Post-training quantization. INT8 and INT4 quantization reduce both memory footprint and compute, without touching the training process. GPTQ, AWQ, and SqueezeLLM are the dominant schemes: all three take a fully trained model and compress its weights after the fact, trading a small amount of accuracy for significantly lower memory and faster arithmetic. The inference engine must have kernels explicitly optimized for quantized matrix multiplications. Casting weights to INT4 and running standard CUDA kernels does not work. The hardware savings only materialize when the compute path is built end-to-end.

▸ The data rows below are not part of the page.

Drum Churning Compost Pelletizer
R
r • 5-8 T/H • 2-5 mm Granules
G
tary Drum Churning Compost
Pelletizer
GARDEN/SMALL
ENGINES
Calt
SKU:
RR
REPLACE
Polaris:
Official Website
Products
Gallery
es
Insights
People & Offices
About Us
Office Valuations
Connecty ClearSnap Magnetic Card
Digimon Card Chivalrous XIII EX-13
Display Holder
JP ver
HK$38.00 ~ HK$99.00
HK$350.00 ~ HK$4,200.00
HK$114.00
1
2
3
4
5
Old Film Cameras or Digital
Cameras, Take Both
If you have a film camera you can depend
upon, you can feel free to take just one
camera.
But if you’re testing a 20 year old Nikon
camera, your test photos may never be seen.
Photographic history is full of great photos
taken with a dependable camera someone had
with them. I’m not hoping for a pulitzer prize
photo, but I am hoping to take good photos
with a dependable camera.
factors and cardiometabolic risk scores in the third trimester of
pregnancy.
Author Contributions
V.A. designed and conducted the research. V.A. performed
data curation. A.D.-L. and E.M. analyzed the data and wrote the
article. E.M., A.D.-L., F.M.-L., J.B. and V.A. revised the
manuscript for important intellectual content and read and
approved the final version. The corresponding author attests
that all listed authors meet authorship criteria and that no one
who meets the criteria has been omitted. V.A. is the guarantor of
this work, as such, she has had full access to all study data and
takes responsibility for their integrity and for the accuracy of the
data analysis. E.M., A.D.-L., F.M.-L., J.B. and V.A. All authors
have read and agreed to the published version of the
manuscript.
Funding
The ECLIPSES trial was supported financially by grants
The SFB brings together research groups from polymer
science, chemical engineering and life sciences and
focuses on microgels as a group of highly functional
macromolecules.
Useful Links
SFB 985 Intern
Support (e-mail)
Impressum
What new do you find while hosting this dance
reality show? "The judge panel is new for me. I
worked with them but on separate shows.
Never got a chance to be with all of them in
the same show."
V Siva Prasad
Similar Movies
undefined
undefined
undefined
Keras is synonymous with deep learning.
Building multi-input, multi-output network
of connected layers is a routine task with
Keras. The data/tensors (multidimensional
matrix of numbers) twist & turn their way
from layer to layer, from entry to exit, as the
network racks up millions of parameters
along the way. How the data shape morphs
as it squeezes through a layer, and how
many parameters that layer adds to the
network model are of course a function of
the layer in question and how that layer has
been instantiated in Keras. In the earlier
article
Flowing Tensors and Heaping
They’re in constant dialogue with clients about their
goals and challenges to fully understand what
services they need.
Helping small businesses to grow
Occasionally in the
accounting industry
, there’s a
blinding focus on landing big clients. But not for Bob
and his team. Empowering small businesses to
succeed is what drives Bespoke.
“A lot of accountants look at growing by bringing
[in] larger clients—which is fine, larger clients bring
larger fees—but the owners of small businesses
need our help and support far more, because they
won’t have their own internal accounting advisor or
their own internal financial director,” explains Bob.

Custom attention kernels. Flash Attention and Flash Attention 2 dramatically reduce memory bandwidth usage during the attention computation by fusing operations and using tiling. Flash Attention 3, released in 2024, further optimizes for Hopper architecture (H100). These kernels are the single biggest practical performance difference between a naive implementation and a production one.
Conclusion
The model is the easy part. Given good weights, a forward pass is a function call. The hard part is everything the model sits on top of. The memory allocator decides which blocks to hand out, the scheduler decides which requests get in, and the engine keeps the GPU fed every single iteration.
What makes this space interesting right now is that it is still young. PagedAttention is two years old. Chunked prefill is newer. Speculative decoding is still being figured out. The gap between a naive serving setup and a well-tuned inference engine is often larger than the gap between model versions. Worth understanding from first principles.